• Aim of the task:
From the first line to the last, copy the listing exactly and omit the pictures.

• Supplied information:

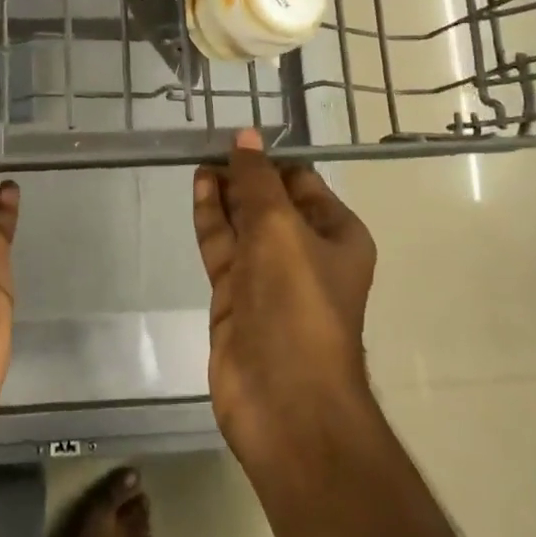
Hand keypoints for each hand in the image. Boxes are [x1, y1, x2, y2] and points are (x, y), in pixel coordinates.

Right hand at [192, 127, 377, 464]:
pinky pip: (222, 248)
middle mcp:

• Solution to this task:
Hand keypoints for each hand in the image. Boxes are [x1, y1, x2, y2] and points are (x, y), in pixel coordinates.

Right hand at [192, 127, 377, 464]:
pinky pip: (222, 248)
middle mcp:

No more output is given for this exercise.